Un codificador incremental consta de un disco de código fotoeléctrico ubicado en el centro con marcas circulares que alternan luces y sombras. Los transmisores y receptores fotoeléctricos leen estas marcas, generando cuatro conjuntos de señales sinusoidales, A, B, C y D. Cada onda sinusoidal está desfasada 90 grados (360 grados por ciclo). Invertir las señales C y D y superponerlas a las fases A y B mejora la estabilidad de la señal.
Además, se emite un pulso de fase Z-por revolución para representar la referencia de posición cero-. Debido a que las fases A y B están desfasadas 90 grados, la rotación directa e inversa del codificador se puede determinar comparando si la fase A o la fase B están adelantadas. La posición de referencia de posición cero-del codificador se puede obtener mediante el pulso de posición cero-.

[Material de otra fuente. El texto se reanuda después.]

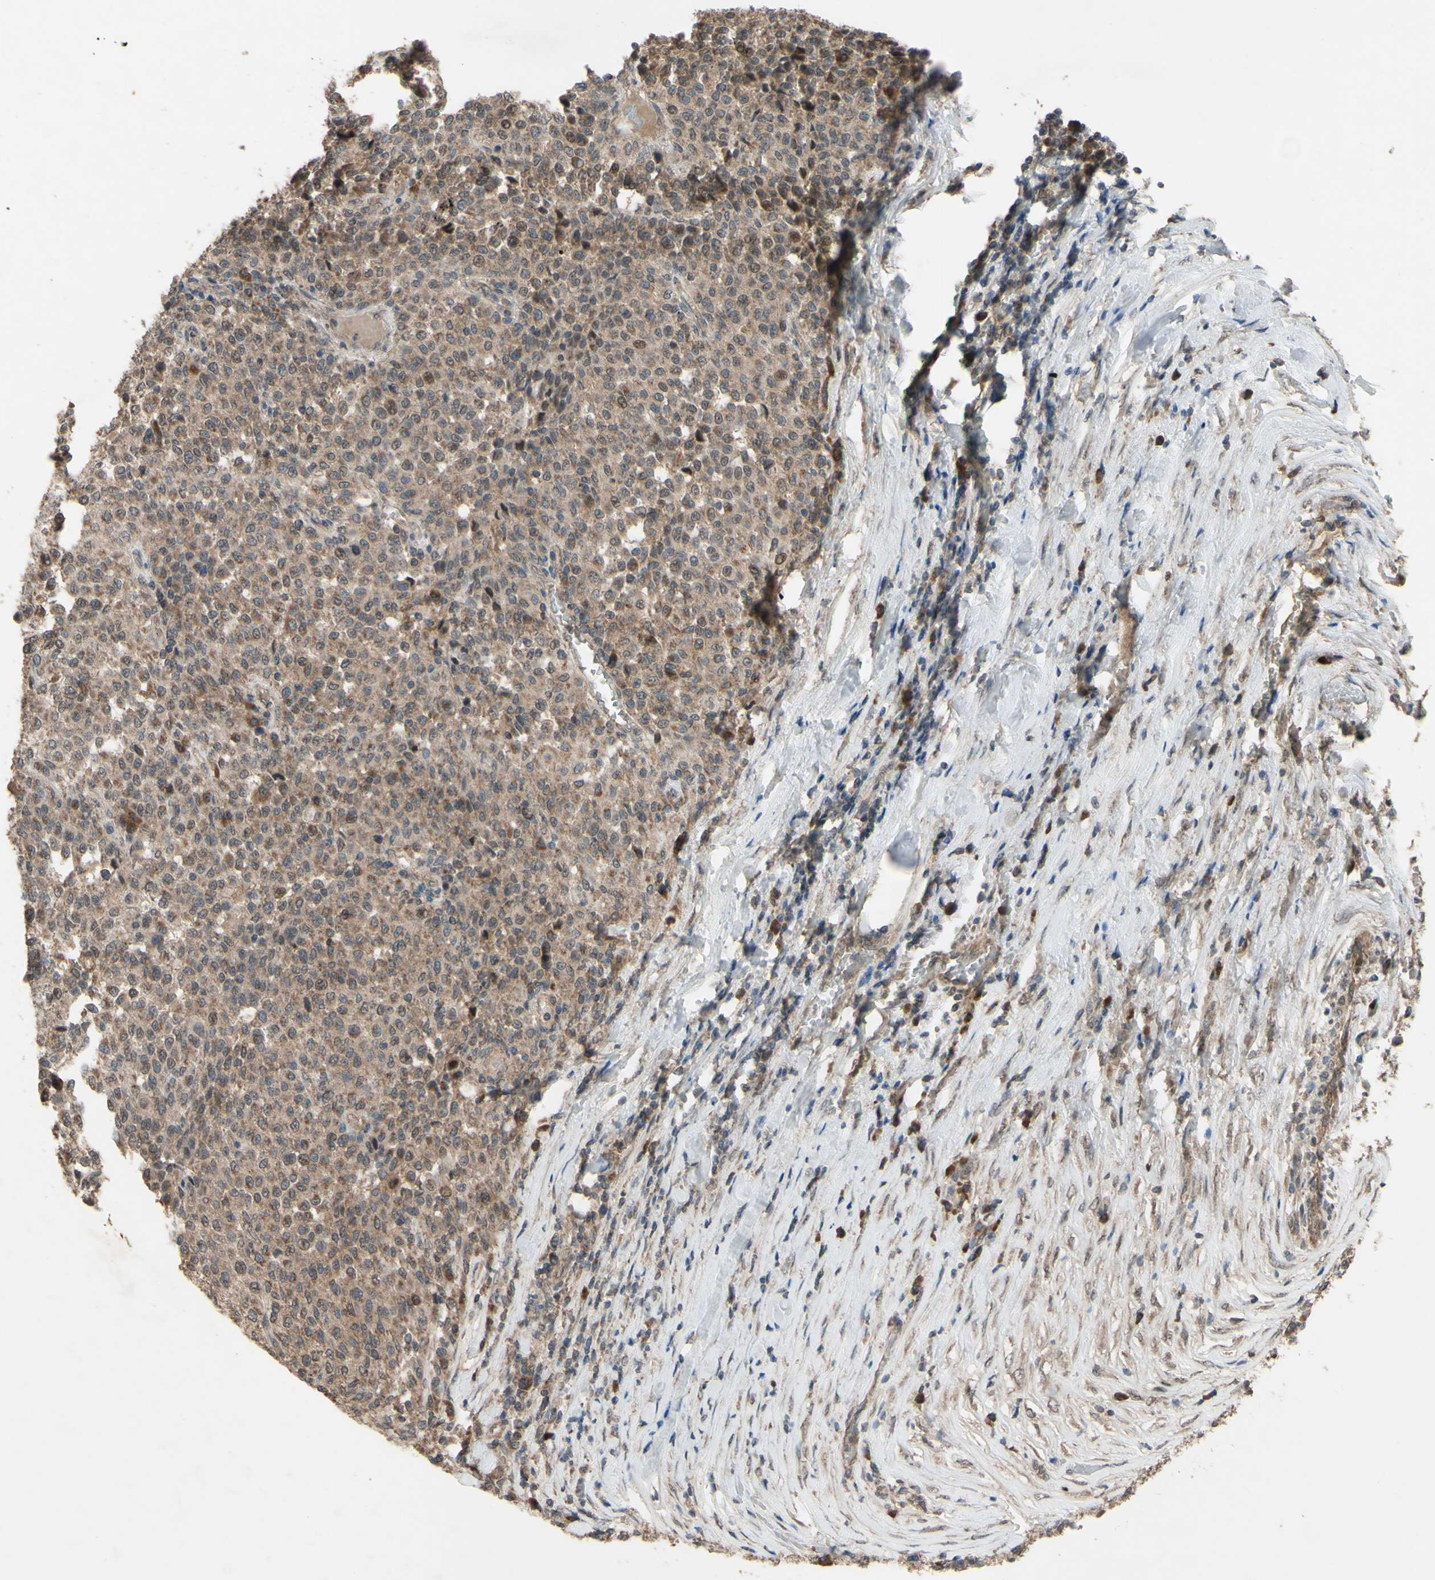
{"staining": {"intensity": "moderate", "quantity": ">75%", "location": "cytoplasmic/membranous"}, "tissue": "melanoma", "cell_type": "Tumor cells", "image_type": "cancer", "snomed": [{"axis": "morphology", "description": "Malignant melanoma, Metastatic site"}, {"axis": "topography", "description": "Pancreas"}], "caption": "IHC (DAB (3,3'-diaminobenzidine)) staining of malignant melanoma (metastatic site) displays moderate cytoplasmic/membranous protein positivity in about >75% of tumor cells.", "gene": "CD164", "patient": {"sex": "female", "age": 30}}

Algunas empresas utilizan vidrio, metal y plástico como material para sus discos codificadores. Los discos de código de vidrio tienen líneas muy finas depositadas sobre el vidrio, lo que ofrece buena estabilidad térmica y alta precisión. Los discos de código de metal tienen líneas grabadas directamente con áreas oscuras y pasantes, lo que los hace menos frágiles. Sin embargo, debido al espesor del metal, la precisión es limitada y su estabilidad térmica es un orden de magnitud menor que la del vidrio. Los discos codificados de plástico son económicos y de bajo costo, pero su precisión, estabilidad térmica y vida útil son inferiores.
Resolución-La resolución del codificador se mide por el número de líneas continuas u oscuras que proporciona por cada 360 grados de rotación. También se le llama escala de resolución o simplemente número de líneas, que suele oscilar entre 5 y 10.000 líneas por revolución.